Getty Images Elena_Danileiko  04] Question: What is the first thing you think about when you want to lose weight?
Carbohydrates, right? I mean, the most popular diets, like Whole30 or the Keto Diet, are currently focused on limiting carbohydrate intake, and they seem to get pretty good results. So it only makes sense that if you want to lose weight, you should first take carbohydrates out of your diet.
But cutting carbohydrates also seems to be very hard (pasta! Bread! Cereal!). Fortunately, there's no need to mix carbohydrates to lose weight – in fact, most people can lose weight without drastically reducing carbohydrates, says Christy Brissette, RD, owner of 80 Twenty Nutrition in Chicago.
What exactly are carbohydrates and? What do you do?
Carbohydrates are nutrients and, according to the US National Library of Medicine, the most important source of energy for your body. Your digestive system converts carbohydrates into glucose (also sugar), which your body then uses as energy for your cells, tissues and organs.
Carbohydrates are also divided into two distinct categories: simple and complex carbohydrates. Simple carbohydrates include dairy, fruits and vegetables. Complex carbohydrates include whole grains, starchy vegetables and legumes.
Your body tends to digest simple carbohydrates faster, while complex carbohydrates are a longer-lasting source of energy. But you need both types of carbohydrates for a balanced diet, by the way.
How many carbohydrates should I eat daily to lose weight?
Dietary guidelines recommend getting between 45 and 65 percent of the daily calories from carbohydrates, says Brissette. For example, if you take 1,800 calories a day, that's between 203 and 293 grams of carbs per day.
"Draining carbohydrates below this level is not recommended for most people, as they all get their vitamins and minerals are far more demanding every day," says Brissette.
With this in mind, you may need to make some changes to find the best place for you and your weight loss goals. Liz Blom, RD, Minnesota Nutrition and Wellness Coach.
It suggests consuming about 45 percent of your daily carbohydrate calories when trying to lose weight, and using a tool like MyFitnessPal to track your intake. If you do not lose weight after the first week, you can try to lose weight, says Blom. Conversely, if you lose weight but feel very slow, you should increase your high carbohydrate intake and see how you feel and how your weight reacts.
However, you probably want to make sure that your carbohydrate intake does not exceed 65 percent of your daily calorie intake, says Blom. "This leaves less room for protein and healthy fat intake, which will support satiety (feeling full) and other weight loss benefits," she says.
The key to maintaining carbohydrate delivery is to load up wholesome varieties of carbohydrates like whole grains, fruits, vegetables, legumes and even dairy products, and keep your portions in check, says Blom. These healthy carbohydrate sources are also filled with fiber that will fill you faster and dampen your appetite better than pasta and donuts.
Can you eat too few carbohydrates?
The amount of carbohydrates you need varies from person to person, says Brissette. Some people report that they feel better on a lower carbohydrate diet while others feel exhausted and can not function well. It is also known that carbohydrates increase athletic performance, especially at high intensity.
"Athletes need carbohydrate-rich foods to store more glycogen in their muscles to power their working muscles. They also need a source of fast-burning carbs during intense exercise or endurance training and more post-workout carbs to replenish and recover, "she says.
Also important: Eating too little carbohydrate (under 100 grams per day) could potentially affect your memory, according to the Institute of Medicine according to the USDA. Brissette can also drastically reduce carbohydrates in your mood.

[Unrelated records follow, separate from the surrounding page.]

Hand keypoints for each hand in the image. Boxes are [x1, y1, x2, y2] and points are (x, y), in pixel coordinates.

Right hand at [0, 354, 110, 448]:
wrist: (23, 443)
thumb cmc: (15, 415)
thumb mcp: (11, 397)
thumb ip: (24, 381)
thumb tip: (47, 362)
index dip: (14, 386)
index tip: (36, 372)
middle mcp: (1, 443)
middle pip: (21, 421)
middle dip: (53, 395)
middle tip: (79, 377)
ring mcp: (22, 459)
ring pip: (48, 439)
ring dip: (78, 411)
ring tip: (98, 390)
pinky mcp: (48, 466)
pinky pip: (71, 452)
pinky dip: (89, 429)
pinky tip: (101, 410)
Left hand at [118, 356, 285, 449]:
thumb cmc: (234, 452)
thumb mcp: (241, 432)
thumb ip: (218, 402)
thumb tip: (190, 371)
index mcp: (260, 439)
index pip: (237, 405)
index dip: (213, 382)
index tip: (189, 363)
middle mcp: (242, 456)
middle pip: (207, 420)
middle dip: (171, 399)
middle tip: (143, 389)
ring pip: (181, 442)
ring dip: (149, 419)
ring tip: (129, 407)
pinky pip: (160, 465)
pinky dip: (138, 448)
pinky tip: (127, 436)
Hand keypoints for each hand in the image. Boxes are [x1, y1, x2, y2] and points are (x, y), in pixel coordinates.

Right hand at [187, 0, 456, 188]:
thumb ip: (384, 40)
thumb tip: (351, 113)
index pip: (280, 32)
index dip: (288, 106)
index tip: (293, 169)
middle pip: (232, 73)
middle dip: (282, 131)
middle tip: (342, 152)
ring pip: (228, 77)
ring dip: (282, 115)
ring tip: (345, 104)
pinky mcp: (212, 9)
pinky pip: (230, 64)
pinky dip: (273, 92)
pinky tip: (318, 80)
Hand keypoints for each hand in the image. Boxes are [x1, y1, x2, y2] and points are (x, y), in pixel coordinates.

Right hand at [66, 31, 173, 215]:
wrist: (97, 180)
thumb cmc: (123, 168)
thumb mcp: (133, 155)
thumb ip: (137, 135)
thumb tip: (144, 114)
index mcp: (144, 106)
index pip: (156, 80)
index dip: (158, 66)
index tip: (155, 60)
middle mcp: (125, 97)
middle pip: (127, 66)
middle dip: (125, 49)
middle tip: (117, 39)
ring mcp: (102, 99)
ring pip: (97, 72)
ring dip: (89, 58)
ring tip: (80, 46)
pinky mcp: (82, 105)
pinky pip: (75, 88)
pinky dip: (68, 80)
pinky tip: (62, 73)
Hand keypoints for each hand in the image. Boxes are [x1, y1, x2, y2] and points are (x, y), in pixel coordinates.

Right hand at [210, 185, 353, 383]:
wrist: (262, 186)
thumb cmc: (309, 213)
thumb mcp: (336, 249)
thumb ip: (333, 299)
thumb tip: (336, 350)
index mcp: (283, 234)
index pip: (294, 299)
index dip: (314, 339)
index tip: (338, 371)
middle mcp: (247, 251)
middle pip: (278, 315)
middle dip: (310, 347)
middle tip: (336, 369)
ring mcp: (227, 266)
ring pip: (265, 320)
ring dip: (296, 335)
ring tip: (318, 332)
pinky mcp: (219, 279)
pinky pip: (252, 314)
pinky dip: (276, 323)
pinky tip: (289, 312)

"Carbohydrates are your brain's preferred source of energy and boost the release of serotonin, a neurotransmitter that lifts your mood and makes you happy," says Brissette. "Because of this, low-carb diets are associated with a higher risk of depression."
Instead of going on a low-carb diet like the keto diet to lose weight, Brissette encourages their clients to focusing on minimizing complex carbohydrates, reducing portion sizes and increasing the amount of non-starchy vegetables.